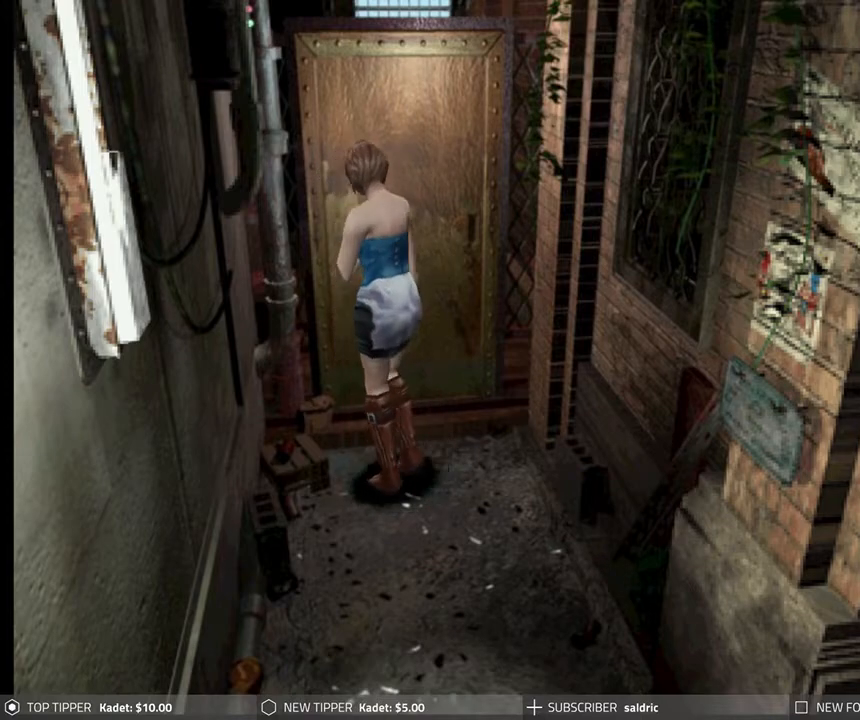
{"buttons": ["DPAD_DOWN", "DPAD_RIGHT"], "left_stick": "center", "events": []}
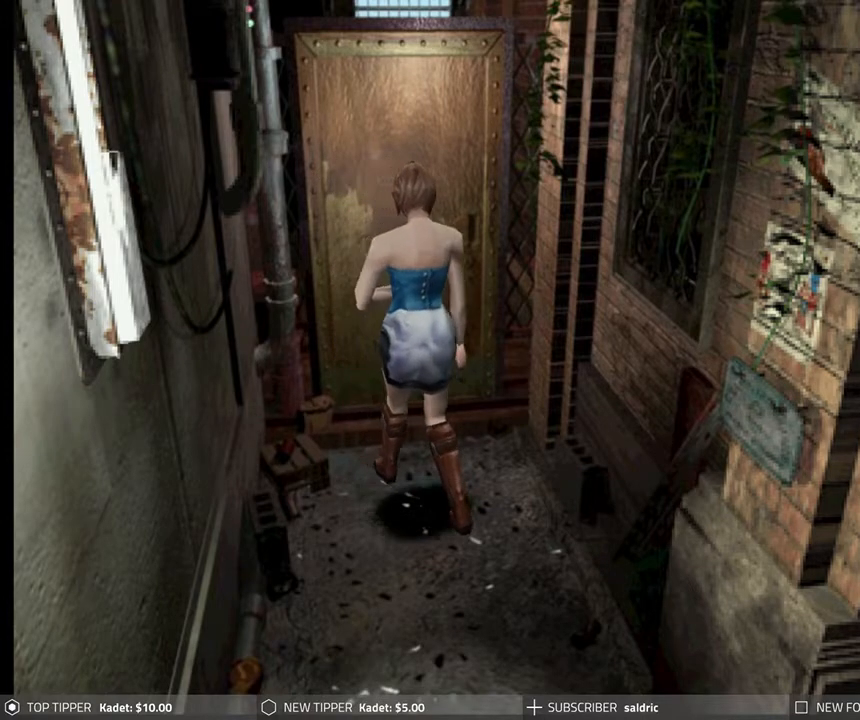
{"buttons": ["DPAD_DOWN", "DPAD_RIGHT"], "left_stick": "center", "events": []}
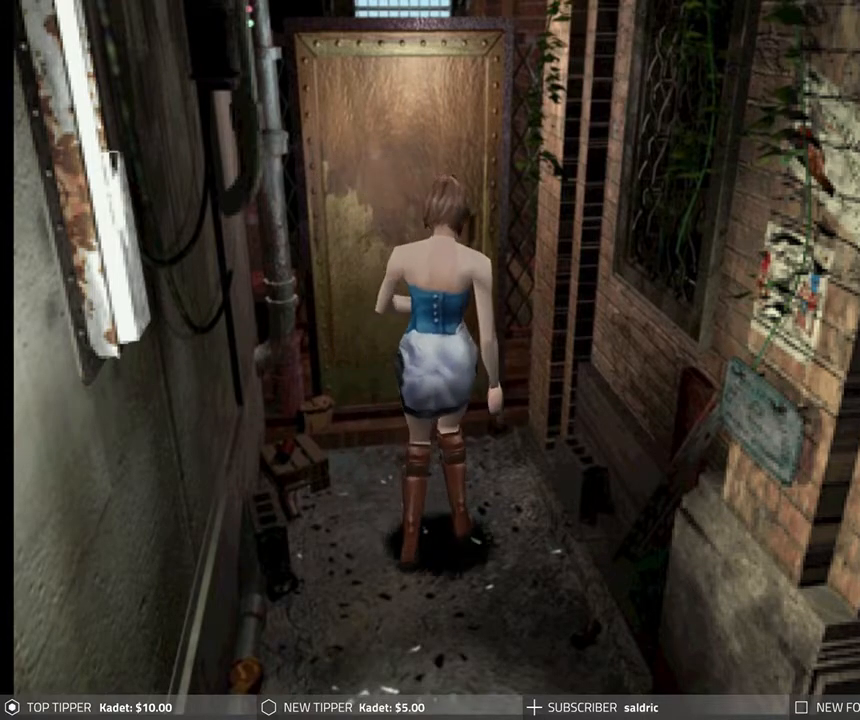
{"buttons": ["DPAD_DOWN"], "left_stick": "center", "events": [[17, "DPAD_RIGHT", "up"], [267, "DPAD_LEFT", "down"], [483, "DPAD_LEFT", "up"]]}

-----

Exercise goal: Copy the data above line for line, skipping every picture.

Task output:
{"buttons": ["DPAD_DOWN", "DPAD_RIGHT"], "left_stick": "center", "events": []}
{"buttons": ["DPAD_DOWN", "DPAD_RIGHT"], "left_stick": "center", "events": []}
{"buttons": ["DPAD_DOWN"], "left_stick": "center", "events": [[17, "DPAD_RIGHT", "up"], [267, "DPAD_LEFT", "down"], [483, "DPAD_LEFT", "up"]]}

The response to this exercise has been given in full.